REQUIRED ACTIONS:
1 > In the thread on random travel, condense the post that begins "Was hitching out of Flagstaff" into a short bulleted list of its main facts.
2 > In the thread on random travel, which city did superphoenix choose after opening Google Maps while in Tahoe?

GIVEN TEXT:
Content starts

# Random af travel. No research or destination.



## Deleted member 20975 (May 29, 2019)

.Im looking to hear and possibly share stories of some of the most random places you ended up in. Plans got changed, or you literally just went a direction and saw where it took you. With the proper preparation and a quick with just about anything is possible. The road less walked can lead to some asweome and terrible places.


----------



## superphoenix (May 29, 2019)

Mentioned this in another thread, but I opened up Google Maps and found the nearest big city, Sac (I was in Tahoe at the time). That decision sparked an incredible chain of events


----------



## Koala (May 29, 2019)

Was hitching out of Flagstaff, AZ to Needles, CA with @croc and a guy picked us up and said, "I can't drive you ther cause I have warrents in Cali, but I'll buy you Amtrak tickets there if you come with me to Sedona. Also I have a dank jug of beer in the car we can share." And that was that. It was such a gorgeous drive and day down in Sedona! Never would have ended up there otherwise since it wasn't on our planned route.


----------



## Deleted member 24782 (May 29, 2019)

OMG story of my life, where to begin.....


----------



## RoadFlower33 (May 29, 2019)

Brodiesel710 said:


> OMG story of my life, where to begin.....


At birth. Let's hear it all...


----------



## Deleted member 24782 (May 29, 2019)

HAHA, fuck no. I'd get banned.


----------



## Deleted member 24782 (May 29, 2019)

BirdDaddy said:


> At birth. Let's hear it all...



HAHA, fuck no. I'd get banned.


----------

Content ends

SUPPLIED MATERIAL:
Content starts

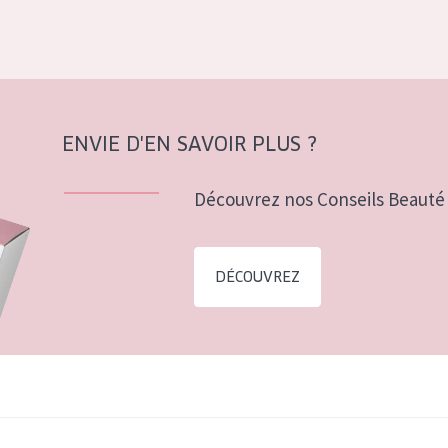
ENVIE D'EN SAVOIR PLUS ?
Découvrez nos Conseils Beauté 
DÉCOUVREZ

Content ends

COMPLETED EXERCISE:
1 >
- The writer and @croc were hitching from Flagstaff, AZ, toward Needles, CA.
- The man who picked them up couldn't drive them there because he had warrants in California.
- He offered to buy them Amtrak tickets there if they went with him to Sedona, and he also had a jug of beer to share.
- The drive and the day in Sedona were gorgeous.
- Sedona wasn't on their planned route, so they would never have gone there otherwise.

2 > Sac, the nearest big city.